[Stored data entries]
---
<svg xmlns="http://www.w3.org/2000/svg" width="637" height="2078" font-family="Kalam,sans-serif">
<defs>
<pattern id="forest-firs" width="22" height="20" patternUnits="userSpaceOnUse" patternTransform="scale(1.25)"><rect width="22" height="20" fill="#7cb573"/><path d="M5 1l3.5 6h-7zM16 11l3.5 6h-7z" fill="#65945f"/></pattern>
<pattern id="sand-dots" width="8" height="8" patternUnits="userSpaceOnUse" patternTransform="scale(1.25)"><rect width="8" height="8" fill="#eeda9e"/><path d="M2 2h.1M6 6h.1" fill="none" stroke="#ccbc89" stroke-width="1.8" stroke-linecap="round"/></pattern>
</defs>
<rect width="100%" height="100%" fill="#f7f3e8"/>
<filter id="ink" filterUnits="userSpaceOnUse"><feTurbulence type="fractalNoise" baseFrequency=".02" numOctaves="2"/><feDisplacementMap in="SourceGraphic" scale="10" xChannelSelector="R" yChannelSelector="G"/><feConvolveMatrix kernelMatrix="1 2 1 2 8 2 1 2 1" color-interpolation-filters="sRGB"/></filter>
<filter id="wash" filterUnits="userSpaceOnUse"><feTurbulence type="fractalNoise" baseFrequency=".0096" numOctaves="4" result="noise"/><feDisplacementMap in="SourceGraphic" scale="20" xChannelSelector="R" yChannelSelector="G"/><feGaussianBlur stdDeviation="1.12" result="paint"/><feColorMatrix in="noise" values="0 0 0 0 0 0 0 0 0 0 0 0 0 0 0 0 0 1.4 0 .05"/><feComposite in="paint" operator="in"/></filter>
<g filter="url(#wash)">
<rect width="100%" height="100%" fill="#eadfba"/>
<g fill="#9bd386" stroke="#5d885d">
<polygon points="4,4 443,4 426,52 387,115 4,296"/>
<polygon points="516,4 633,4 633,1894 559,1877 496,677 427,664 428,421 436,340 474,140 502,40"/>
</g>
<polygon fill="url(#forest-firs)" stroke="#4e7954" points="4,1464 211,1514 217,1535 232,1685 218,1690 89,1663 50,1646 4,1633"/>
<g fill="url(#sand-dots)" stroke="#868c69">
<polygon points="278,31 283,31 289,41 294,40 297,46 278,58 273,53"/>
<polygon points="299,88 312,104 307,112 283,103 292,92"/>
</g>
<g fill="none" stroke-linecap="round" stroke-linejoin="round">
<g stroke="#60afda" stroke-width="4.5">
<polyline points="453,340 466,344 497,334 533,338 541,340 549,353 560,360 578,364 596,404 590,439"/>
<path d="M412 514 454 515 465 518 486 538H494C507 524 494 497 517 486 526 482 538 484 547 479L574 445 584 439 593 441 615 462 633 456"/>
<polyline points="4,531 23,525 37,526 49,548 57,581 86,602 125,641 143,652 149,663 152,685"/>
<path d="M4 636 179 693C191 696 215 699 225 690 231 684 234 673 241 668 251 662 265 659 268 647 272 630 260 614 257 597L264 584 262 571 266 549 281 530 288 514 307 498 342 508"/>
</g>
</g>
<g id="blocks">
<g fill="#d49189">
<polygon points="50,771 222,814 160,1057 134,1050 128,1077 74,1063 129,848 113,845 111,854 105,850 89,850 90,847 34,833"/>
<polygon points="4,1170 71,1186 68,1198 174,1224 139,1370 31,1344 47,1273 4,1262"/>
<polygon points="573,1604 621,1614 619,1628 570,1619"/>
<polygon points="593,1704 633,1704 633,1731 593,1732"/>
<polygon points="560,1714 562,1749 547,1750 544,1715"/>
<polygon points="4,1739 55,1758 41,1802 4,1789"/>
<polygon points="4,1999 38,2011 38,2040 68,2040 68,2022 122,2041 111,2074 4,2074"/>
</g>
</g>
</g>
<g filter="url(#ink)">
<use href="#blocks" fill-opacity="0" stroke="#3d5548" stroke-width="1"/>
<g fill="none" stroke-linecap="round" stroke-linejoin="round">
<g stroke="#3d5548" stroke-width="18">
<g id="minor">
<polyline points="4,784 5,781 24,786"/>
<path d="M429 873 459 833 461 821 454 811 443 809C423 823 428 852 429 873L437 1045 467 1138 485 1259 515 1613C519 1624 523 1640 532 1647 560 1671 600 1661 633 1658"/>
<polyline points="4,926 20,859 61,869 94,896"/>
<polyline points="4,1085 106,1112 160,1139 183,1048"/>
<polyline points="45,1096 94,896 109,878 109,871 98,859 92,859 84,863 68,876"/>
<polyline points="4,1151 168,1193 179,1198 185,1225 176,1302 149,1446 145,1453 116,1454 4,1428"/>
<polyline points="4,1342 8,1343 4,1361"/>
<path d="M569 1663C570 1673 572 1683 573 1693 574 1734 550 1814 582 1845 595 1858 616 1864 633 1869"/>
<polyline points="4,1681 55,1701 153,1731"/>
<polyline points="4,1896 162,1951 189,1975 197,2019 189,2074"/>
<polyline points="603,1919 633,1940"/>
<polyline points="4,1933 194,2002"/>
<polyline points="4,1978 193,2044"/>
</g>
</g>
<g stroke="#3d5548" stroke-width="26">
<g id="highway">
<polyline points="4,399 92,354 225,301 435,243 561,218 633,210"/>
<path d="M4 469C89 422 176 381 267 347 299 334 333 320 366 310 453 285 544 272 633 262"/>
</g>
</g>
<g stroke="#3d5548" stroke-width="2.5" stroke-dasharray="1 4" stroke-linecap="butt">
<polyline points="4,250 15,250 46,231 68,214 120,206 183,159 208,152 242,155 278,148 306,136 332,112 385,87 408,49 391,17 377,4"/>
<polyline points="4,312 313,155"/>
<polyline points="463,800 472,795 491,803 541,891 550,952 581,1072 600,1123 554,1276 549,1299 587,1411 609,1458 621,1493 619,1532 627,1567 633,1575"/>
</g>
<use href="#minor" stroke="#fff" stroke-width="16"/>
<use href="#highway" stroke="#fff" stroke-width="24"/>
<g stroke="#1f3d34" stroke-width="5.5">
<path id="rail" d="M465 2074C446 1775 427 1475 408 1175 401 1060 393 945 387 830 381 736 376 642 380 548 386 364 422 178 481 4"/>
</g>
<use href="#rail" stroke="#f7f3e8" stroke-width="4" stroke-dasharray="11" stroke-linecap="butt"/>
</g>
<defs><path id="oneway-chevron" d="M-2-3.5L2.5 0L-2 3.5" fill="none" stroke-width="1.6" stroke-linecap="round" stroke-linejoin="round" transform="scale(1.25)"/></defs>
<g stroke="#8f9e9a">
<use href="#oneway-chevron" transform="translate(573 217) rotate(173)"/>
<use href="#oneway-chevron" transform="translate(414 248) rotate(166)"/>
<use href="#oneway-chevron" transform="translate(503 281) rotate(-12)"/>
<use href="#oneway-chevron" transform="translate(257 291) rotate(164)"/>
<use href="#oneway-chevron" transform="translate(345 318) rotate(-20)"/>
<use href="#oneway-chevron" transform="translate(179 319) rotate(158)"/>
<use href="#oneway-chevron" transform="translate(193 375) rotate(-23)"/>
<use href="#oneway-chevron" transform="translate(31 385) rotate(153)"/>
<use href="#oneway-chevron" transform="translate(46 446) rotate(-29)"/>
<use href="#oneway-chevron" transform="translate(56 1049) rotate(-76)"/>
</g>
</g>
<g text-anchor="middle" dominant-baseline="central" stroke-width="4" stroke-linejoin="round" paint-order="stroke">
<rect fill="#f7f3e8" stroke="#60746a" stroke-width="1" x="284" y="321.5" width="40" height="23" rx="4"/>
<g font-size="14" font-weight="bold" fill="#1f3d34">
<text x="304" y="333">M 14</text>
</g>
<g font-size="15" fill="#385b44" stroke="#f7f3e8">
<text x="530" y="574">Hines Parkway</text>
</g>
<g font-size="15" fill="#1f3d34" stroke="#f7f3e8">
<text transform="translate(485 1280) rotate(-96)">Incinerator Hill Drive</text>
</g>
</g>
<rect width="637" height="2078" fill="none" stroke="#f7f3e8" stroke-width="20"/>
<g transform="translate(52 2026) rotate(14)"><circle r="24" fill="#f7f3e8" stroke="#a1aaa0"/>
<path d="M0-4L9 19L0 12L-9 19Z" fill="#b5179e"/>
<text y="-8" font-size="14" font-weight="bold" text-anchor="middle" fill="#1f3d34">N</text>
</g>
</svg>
---
Which lines in the data above hold the string "wash"? Show each one.

__RESPONSE AREA__:
<filter id="wash" filterUnits="userSpaceOnUse"><feTurbulence type="fractalNoise" baseFrequency=".0096" numOctaves="4" result="noise"/><feDisplacementMap in="SourceGraphic" scale="20" xChannelSelector="R" yChannelSelector="G"/><feGaussianBlur stdDeviation="1.12" result="paint"/><feColorMatrix in="noise" values="0 0 0 0 0 0 0 0 0 0 0 0 0 0 0 0 0 1.4 0 .05"/><feComposite in="paint" operator="in"/></filter>
<g filter="url(#wash)">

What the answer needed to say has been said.